Cooper throws out her ideas, Barilla starts plunking out chords, and Nelson begins developing lyrics and transitions.
Eventually a script comes out, followed by six weeks of six-nights-a-week rehearsal.
"She reminds everyone all the time while we're doing this that some shows spotlight the human condition, some shows make you think, others deal with the delicacies of certain people getting along with certain people, but this show is just meant to be plain and simple monkeys-jumping-around-on-a-hot-plate fun," Nelson says. "It's a luxury for the company to have a show each year that's a big, broad, entertaining, colorful song-and-dance thing, because all the other things the company does are intense, dark and twisted."

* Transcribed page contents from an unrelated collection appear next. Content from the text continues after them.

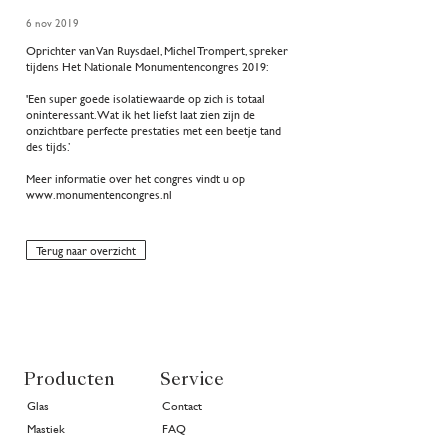
6 nov 2019
Oprichter van Van Ruysdael, Michel Trompert, spreker
tijdens Het Nationale Monumentencongres 2019:
'Een super goede isolatiewaarde op zich is totaal
oninteressant. Wat ik het liefst laat zien zijn de
onzichtbare perfecte prestaties met een beetje tand
des tijds.’
Meer informatie over het congres vindt u op
www.monumentencongres.nl
Terug naar overzicht
Producten
Service
Glas
Contact
Mastiek
FAQ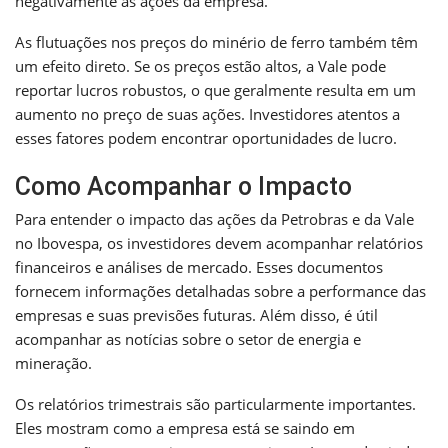
negativamente as ações da empresa.
As flutuações nos preços do minério de ferro também têm
um efeito direto. Se os preços estão altos, a Vale pode
reportar lucros robustos, o que geralmente resulta em um
aumento no preço de suas ações. Investidores atentos a
esses fatores podem encontrar oportunidades de lucro.
Como Acompanhar o Impacto
Para entender o impacto das ações da Petrobras e da Vale
no Ibovespa, os investidores devem acompanhar relatórios
financeiros e análises de mercado. Esses documentos
fornecem informações detalhadas sobre a performance das
empresas e suas previsões futuras. Além disso, é útil
acompanhar as notícias sobre o setor de energia e
mineração.
Os relatórios trimestrais são particularmente importantes.
Eles mostram como a empresa está se saindo em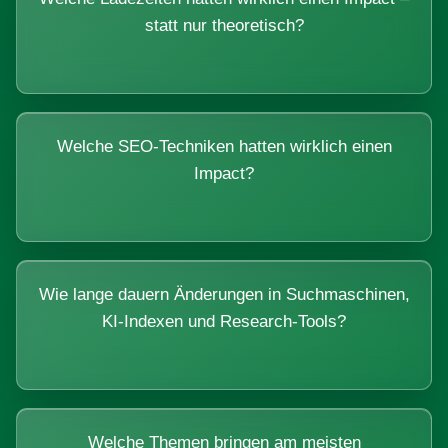
statt nur theoretisch?
Welche SEO-Techniken hatten wirklich einen
Impact?
Wie lange dauern Änderungen in Suchmaschinen,
KI-Indexen und Research-Tools?
Welche Themen bringen am meisten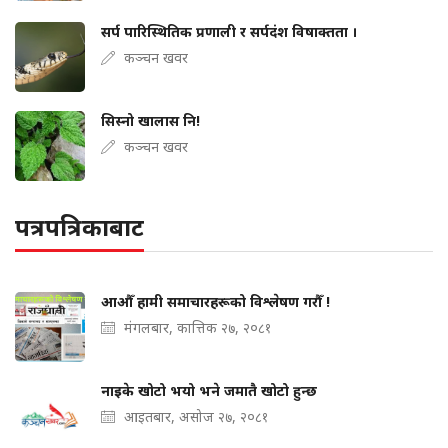
सर्प पारिस्थितिक प्रणाली र सर्पदंश विषाक्तता ।
कञ्चन खवर
सिस्नो खालास नि!
कञ्चन खवर
पत्रपत्रिकाबाट
आऔँ हामी समाचारहरूको विश्लेषण गरौँ !
मंगलबार, कात्तिक २७, २०८१
नाइके खोटो भयो भने जमातै खोटो हुन्छ
आइतबार, असोज २७, २०८१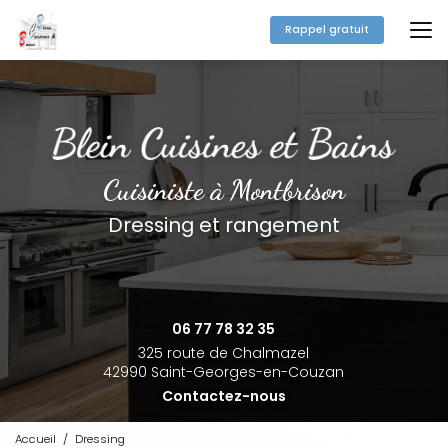
Aller
au
Rappel gratuit
contenu
principal
Cuisiniste à Montbrison
Dressing et rangement
06 77 78 32 35
325 route de Chalmazel
42990 Saint-Georges-en-Couzan
Contactez-nous
Accueil
Dressing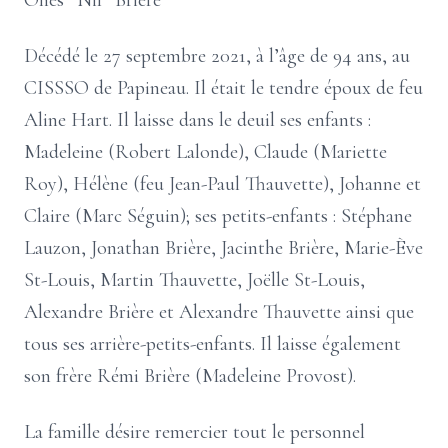
Onès ”Nil” Brière
Décédé le 27 septembre 2021, à l’âge de 94 ans, au
CISSSO de Papineau. Il était le tendre époux de feu
Aline Hart. Il laisse dans le deuil ses enfants :
Madeleine (Robert Lalonde), Claude (Mariette
Roy), Hélène (feu Jean-Paul Thauvette), Johanne et
Claire (Marc Séguin); ses petits-enfants : Stéphane
Lauzon, Jonathan Brière, Jacinthe Brière, Marie-Ève
St-Louis, Martin Thauvette, Joëlle St-Louis,
Alexandre Brière et Alexandre Thauvette ainsi que
tous ses arrière-petits-enfants. Il laisse également
son frère Rémi Brière (Madeleine Provost).
La famille désire remercier tout le personnel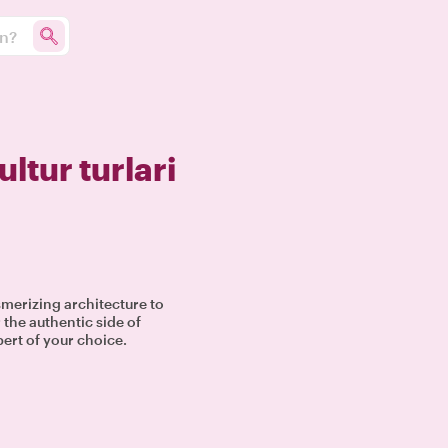
un?
ultur turlari
smerizing architecture to
 the authentic side of
pert of your choice.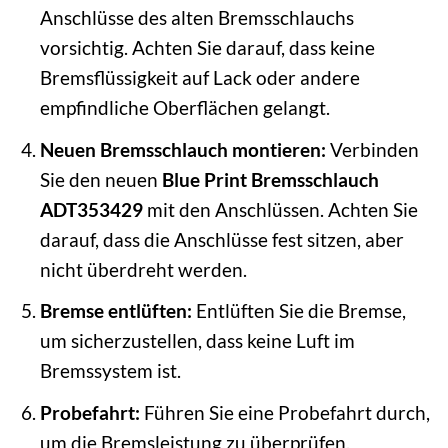
Anschlüsse des alten Bremsschlauchs
vorsichtig. Achten Sie darauf, dass keine
Bremsflüssigkeit auf Lack oder andere
empfindliche Oberflächen gelangt.
Neuen Bremsschlauch montieren:
Verbinden
Sie den neuen
Blue Print Bremsschlauch
ADT353429
mit den Anschlüssen. Achten Sie
darauf, dass die Anschlüsse fest sitzen, aber
nicht überdreht werden.
Bremse entlüften:
Entlüften Sie die Bremse,
um sicherzustellen, dass keine Luft im
Bremssystem ist.
Probefahrt:
Führen Sie eine Probefahrt durch,
um die Bremsleistung zu überprüfen.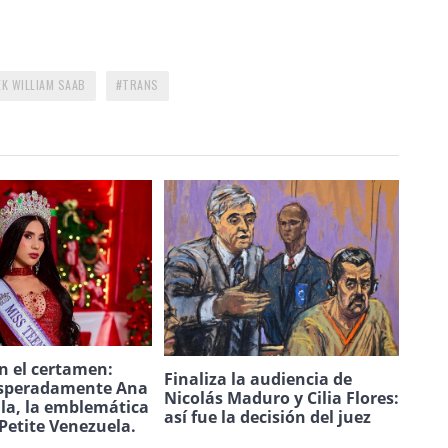
K WILLIAM SAAB
TRANS
n el certamen:
Finaliza la audiencia de
speradamente Ana
Nicolás Maduro y Cilia Flores:
ila, la emblemática
así fue la decisión del juez
Petite Venezuela.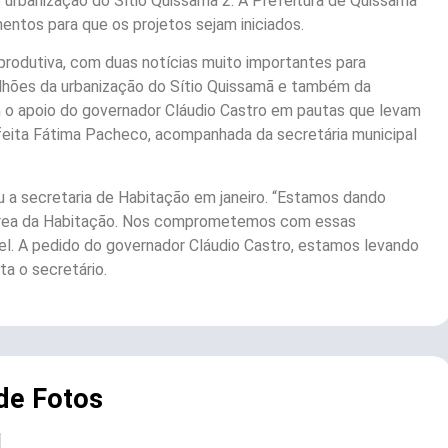
 urbanização do Sítio Quissamã 2. A Prefeitura de Quissamã
entos para que os projetos sejam iniciados.
produtiva, com duas notícias muito importantes para
ilhões da urbanização do Sítio Quissamã e também da
o apoio do governador Cláudio Castro em pautas que levam
efeita Fátima Pacheco, acompanhada da secretária municipal
 a secretaria de Habitação em janeiro. “Estamos dando
 área da Habitação. Nos comprometemos com essas
el. A pedido do governador Cláudio Castro, estamos levando
ta o secretário.
 de Fotos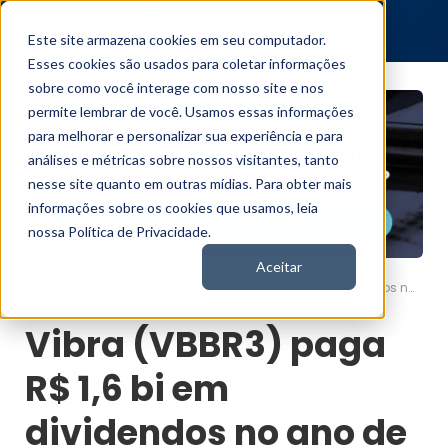
Este site armazena cookies em seu computador.
Esses cookies são usados para coletar informações
sobre como você interage com nosso site e nos
permite lembrar de você. Usamos essas informações
para melhorar e personalizar sua experiência e para
análises e métricas sobre nossos visitantes, tanto
nesse site quanto em outras mídias. Para obter mais
informações sobre os cookies que usamos, leia
nossa Política de Privacidade.
Aceitar
Vibra (VBBR3) paga R$ 1,6 bi em dividendos no ano de 2024
Nord News
Vibra (VBBR3) paga
R$ 1,6 bi em
dividendos no ano de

With Tamalalia, Cooper has created a local phenomenon that some people look forward to as eagerly as a big rock tour, one that has made a unique mark on the Houston theater scene.
Act II, Scene 3: Finale
Where does she go from here? Although Nodler says other theater companies in town have tried to get her to leave IBP, Cooper says she can't imagine being anywhere else.
"It really is a family," she says. The IBP members have big plans, to become a Houston version of Chicago's Steppenwolf Theatre Company. But they also seem to have a genuine affection for one another.
"The company aspect of it is a heavy thing. It's the whole point," Nodler says. "At least half the people who are members of the company don't have any die-hard interest in acting. It's the working together that they like."
Nodler often says his goal for the group is to be on the cover of People magazine. "We're going to be bigger than them all, but we're going to do it on the right schedule," he says.
"Tamarie does have very grand ambitions, it's just that they're all with IBP," he says.
Cooper says she's often asked why she doesn't go to New York or L.A. "I don't have an agent, I don't have head shots, I'm not peddling commercials," she says. "Making Doritos commercials is not something that's artistic. I'm part of a company here, and we can stand behind all the work we do. All the great play movements have come from companies, not individual persons. We want to take it as far as we can go -- national recognition, a tour -- and I think it's best if we do it here. Houston has been very good to us."
(There are limits, of course: "I'm not saying if someone came up and said they wanted to screen-test me, I would say, 'Oh, no, no, no, no, no.' Of course I would do it.")
Leaving Houston would mean leaving behind a family that has grown extraordinarily close. IBP members make a point of celebrating Thanksgiving together each year.
"She loves her life and her friends," Cooper's mother says. "In some ways it's a dream existence, doing exactly what she wants with a company that's becoming more and more established each year, with friends who've been friends for a long time. It's kind of like a garage band that makes it big."
"I just have a sense of contentment right now," Cooper says. "I feel enriched and happy to do what I'm doing."
That contentment includes re-establishing connections with her father. He called her one day during her sporadic and ultimately unsuccessful college career at the University of Houston. He was in Magnolia, where the Renaissance Faire was set up for its Houston stop, and wanted to come to town to see her. "I screamed and cried at him for two hours on the phone in this kind of mad rant," she says. "Then I called my mom, and she said I should see him, so I did. Within an hour of hanging out, we were singing songs from West Side Story. He says what he did was the greatest mistake he ever made, and that getting together again was the greatest second chance he ever had. I love him; my humor and my mania are definitely from him."